The court even went on to note that assuming the defendant was skiing at an excessive speed, the court had previously held that fast aggressive skiing does not constitute reckless behavior. Towns v. Davidson (2007) 147 Cal.App.4th 461. As argued by Mr. Sciacca and noted in the Appellate Court’s decision, in Towns v. Davidson, supra, 147 Cal.App.4th 461, an employee of Mammoth Mountain Ski Area collided with another skier. The plaintiff skier claimed on appeal from summary judgment that the employee’s fast and aggressive skiing constituted recklessness. The court stated in that case that the defendant was skiing quickly and aggressively, but those facts did not establish conduct totally outside the range of ordinary activity involved in the sport of skiing.
As analogous to Towns, the court noted that in Mr. Sciacca’s case, assuming that the defendant was skiing too fast, such conduct alone is not reckless because it is not totally outside the range of ordinary activity involved in the sport. The court further noted that fast skiing is inherent to the sport itself and deterring such conduct would fundamentally alter the nature of the sport. Thus, defendant’s conduct was not reckless.
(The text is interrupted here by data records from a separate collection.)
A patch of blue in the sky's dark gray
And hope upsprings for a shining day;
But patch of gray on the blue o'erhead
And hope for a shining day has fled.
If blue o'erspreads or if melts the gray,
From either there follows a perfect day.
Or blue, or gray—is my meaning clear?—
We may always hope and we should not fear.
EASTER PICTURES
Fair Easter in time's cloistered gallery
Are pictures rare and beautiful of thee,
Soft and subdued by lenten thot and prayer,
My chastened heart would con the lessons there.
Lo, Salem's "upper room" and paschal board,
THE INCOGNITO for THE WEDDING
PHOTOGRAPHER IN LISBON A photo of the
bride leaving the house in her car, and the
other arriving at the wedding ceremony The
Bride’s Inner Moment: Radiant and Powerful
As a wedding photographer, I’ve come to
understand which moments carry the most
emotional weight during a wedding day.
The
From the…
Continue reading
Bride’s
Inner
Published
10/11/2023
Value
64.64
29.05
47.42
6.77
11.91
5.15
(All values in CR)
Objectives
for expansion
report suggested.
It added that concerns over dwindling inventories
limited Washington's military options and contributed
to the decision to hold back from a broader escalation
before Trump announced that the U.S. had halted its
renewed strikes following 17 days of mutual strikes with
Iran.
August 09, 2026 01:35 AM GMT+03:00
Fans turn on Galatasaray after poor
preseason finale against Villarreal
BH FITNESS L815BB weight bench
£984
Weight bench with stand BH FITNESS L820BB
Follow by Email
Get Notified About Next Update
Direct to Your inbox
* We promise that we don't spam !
In her appeal, the plaintiff relied heavily on the case of Lackner v. North (2006) 135 Cal.App.4th 1188. However, in Lackner, a collision occurred between a snowboarder and a skier while the snowboarder was racing in a rest area where the skier was waiting to go up a chairlift. Here in the present matter, the court ruled in favor of Mr. Sciacca’s argument that the present matter was not analogous to Lackner based on the undisputed facts that the Mr. Sciacca’s case involved a collision between two skiers who were in motion, the collision did not occur in a rest area and that defendant was not racing anyone. Based upon this argument, the Third Appellate District Court agreed with Mr. Sciacca’s argument that there were no facts which raised a triable issue of fact in regards to whether or not the defendant’s conduct was reckless thereby taking it outside the scope of primary assumption of the risk.
As a result of the appellate decision, Mr. Sciacca and his client were awarded their costs on appeal.